DIRECTIONS FOR THIS TASK: Omit the pictures and output every entry below exactly as written.

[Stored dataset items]
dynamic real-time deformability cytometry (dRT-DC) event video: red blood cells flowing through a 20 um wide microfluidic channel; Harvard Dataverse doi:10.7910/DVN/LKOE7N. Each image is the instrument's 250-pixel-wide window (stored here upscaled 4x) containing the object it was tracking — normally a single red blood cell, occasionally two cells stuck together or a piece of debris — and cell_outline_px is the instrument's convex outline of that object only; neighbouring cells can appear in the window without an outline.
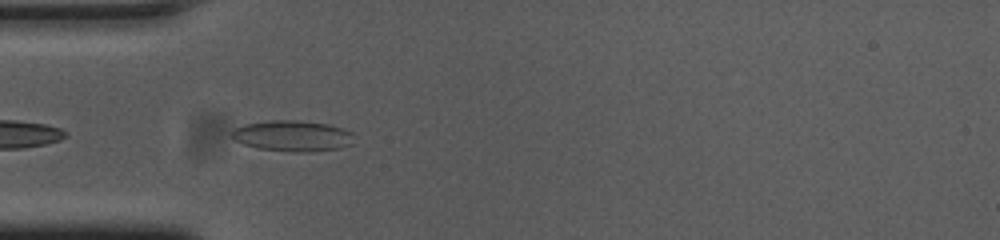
{"species": "common noctule bat (a hibernating species)", "species_latin": "Nyctalus noctula", "temperature_condition": "cold", "stored_images_in_passage": 33, "camera_frame_rate_fps": 3000, "um_per_image_px": 0.085, "animal": {"sex": "female", "body_mass_g": 23.0, "forearm_length_mm": 53.4}, "frame": {"image": 1, "passage_image": 2, "time_ms": 0.333, "image_size_px": [1000, 240], "cell_outline_px": [[352, 144], [340, 148], [308, 152], [296, 152], [260, 148], [244, 144], [236, 140], [232, 136], [232, 132], [236, 128], [244, 124], [272, 120], [296, 120], [328, 124], [352, 132]], "centroid_in_image_um": [24.88, 11.55], "position_along_channel_um": 60.1, "area_um2": 21.68}}
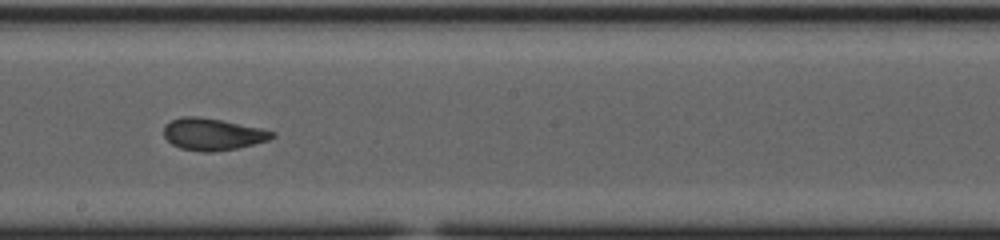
{"frame": {"image": 2, "passage_image": 16, "time_ms": 5.0, "image_size_px": [1000, 240], "cell_outline_px": [[276, 136], [268, 140], [236, 148], [208, 152], [204, 152], [180, 148], [172, 144], [164, 136], [164, 124], [180, 116], [200, 116], [260, 128], [276, 132]], "centroid_in_image_um": [18.05, 11.4], "position_along_channel_um": 230.2, "area_um2": 20.0}}
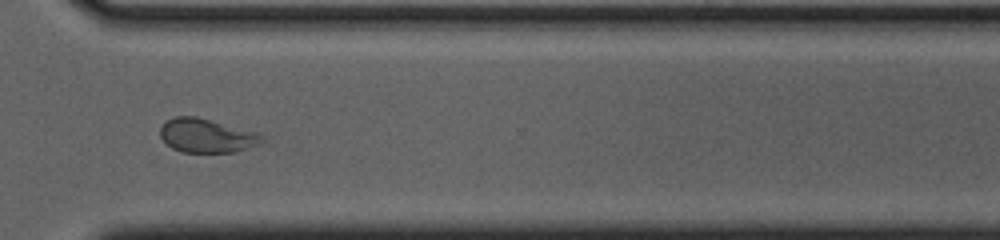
{"frame": {"image": 3, "passage_image": 26, "time_ms": 8.333, "image_size_px": [1000, 240], "cell_outline_px": [[264, 140], [256, 144], [236, 152], [180, 152], [172, 148], [160, 136], [160, 128], [168, 120], [176, 116], [196, 116], [260, 132], [264, 136]], "centroid_in_image_um": [17.59, 11.52], "position_along_channel_um": 353.0, "area_um2": 20.11}, "authors_computed_cell_mechanics": {"area_um2": 20.23, "velocity_mm_per_s": 3.6804, "shape_relaxation_time_tau1_ms": null, "shape_relaxation_time_tau2_ms": 1.3441, "deformation_change_tau1": null, "deformation_change_tau2": 0.0674}}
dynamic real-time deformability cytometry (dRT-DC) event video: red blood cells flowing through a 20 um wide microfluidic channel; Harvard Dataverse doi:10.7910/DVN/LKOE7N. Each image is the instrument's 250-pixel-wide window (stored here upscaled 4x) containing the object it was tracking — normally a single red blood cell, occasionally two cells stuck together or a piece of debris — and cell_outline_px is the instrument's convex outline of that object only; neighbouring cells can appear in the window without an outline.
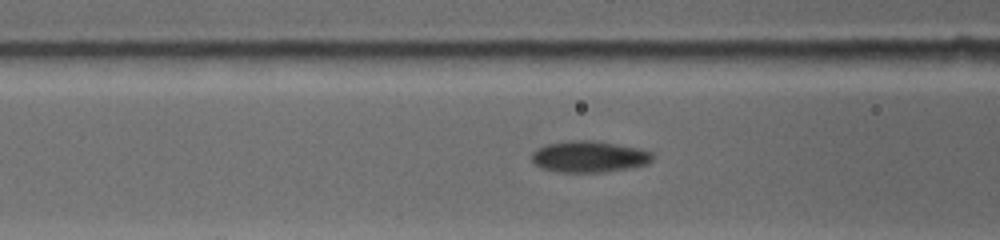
{"species": "common noctule bat (a hibernating species)", "species_latin": "Nyctalus noctula", "temperature_condition": "warm", "stored_images_in_passage": 12, "segment_of_instrument_passage": [2, 2], "camera_frame_rate_fps": 4500, "um_per_image_px": 0.085, "animal": {"sex": "female", "body_mass_g": 19.0, "forearm_length_mm": 53.3}, "frame": {"image": 1, "passage_image": 11, "time_ms": 3.556, "image_size_px": [1000, 240], "cell_outline_px": [[180, 216], [176, 220], [140, 224], [84, 224], [32, 220], [32, 216], [48, 212], [148, 212]], "centroid_in_image_um": [8.9, 18.5], "position_along_channel_um": 157.7, "area_um2": 10.69}}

FULL RESPONSE:
dynamic real-time deformability cytometry (dRT-DC) event video: red blood cells flowing through a 20 um wide microfluidic channel; Harvard Dataverse doi:10.7910/DVN/LKOE7N. Each image is the instrument's 250-pixel-wide window (stored here upscaled 4x) containing the object it was tracking — normally a single red blood cell, occasionally two cells stuck together or a piece of debris — and cell_outline_px is the instrument's convex outline of that object only; neighbouring cells can appear in the window without an outline.
{"species": "common noctule bat (a hibernating species)", "species_latin": "Nyctalus noctula", "temperature_condition": "cold", "stored_images_in_passage": 33, "camera_frame_rate_fps": 3000, "um_per_image_px": 0.085, "animal": {"sex": "female", "body_mass_g": 23.0, "forearm_length_mm": 53.4}, "frame": {"image": 1, "passage_image": 2, "time_ms": 0.333, "image_size_px": [1000, 240], "cell_outline_px": [[352, 144], [340, 148], [308, 152], [296, 152], [260, 148], [244, 144], [236, 140], [232, 136], [232, 132], [236, 128], [244, 124], [272, 120], [296, 120], [328, 124], [352, 132]], "centroid_in_image_um": [24.88, 11.55], "position_along_channel_um": 60.1, "area_um2": 21.68}}
{"frame": {"image": 2, "passage_image": 16, "time_ms": 5.0, "image_size_px": [1000, 240], "cell_outline_px": [[276, 136], [268, 140], [236, 148], [208, 152], [204, 152], [180, 148], [172, 144], [164, 136], [164, 124], [180, 116], [200, 116], [260, 128], [276, 132]], "centroid_in_image_um": [18.05, 11.4], "position_along_channel_um": 230.2, "area_um2": 20.0}}
{"frame": {"image": 3, "passage_image": 26, "time_ms": 8.333, "image_size_px": [1000, 240], "cell_outline_px": [[264, 140], [256, 144], [236, 152], [180, 152], [172, 148], [160, 136], [160, 128], [168, 120], [176, 116], [196, 116], [260, 132], [264, 136]], "centroid_in_image_um": [17.59, 11.52], "position_along_channel_um": 353.0, "area_um2": 20.11}, "authors_computed_cell_mechanics": {"area_um2": 20.23, "velocity_mm_per_s": 3.6804, "shape_relaxation_time_tau1_ms": null, "shape_relaxation_time_tau2_ms": 1.3441, "deformation_change_tau1": null, "deformation_change_tau2": 0.0674}}
dynamic real-time deformability cytometry (dRT-DC) event video: red blood cells flowing through a 20 um wide microfluidic channel; Harvard Dataverse doi:10.7910/DVN/LKOE7N. Each image is the instrument's 250-pixel-wide window (stored here upscaled 4x) containing the object it was tracking — normally a single red blood cell, occasionally two cells stuck together or a piece of debris — and cell_outline_px is the instrument's convex outline of that object only; neighbouring cells can appear in the window without an outline.
{"species": "common noctule bat (a hibernating species)", "species_latin": "Nyctalus noctula", "temperature_condition": "warm", "stored_images_in_passage": 12, "segment_of_instrument_passage": [2, 2], "camera_frame_rate_fps": 4500, "um_per_image_px": 0.085, "animal": {"sex": "female", "body_mass_g": 19.0, "forearm_length_mm": 53.3}, "frame": {"image": 1, "passage_image": 11, "time_ms": 3.556, "image_size_px": [1000, 240], "cell_outline_px": [[180, 216], [176, 220], [140, 224], [84, 224], [32, 220], [32, 216], [48, 212], [148, 212]], "centroid_in_image_um": [8.9, 18.5], "position_along_channel_um": 157.7, "area_um2": 10.69}}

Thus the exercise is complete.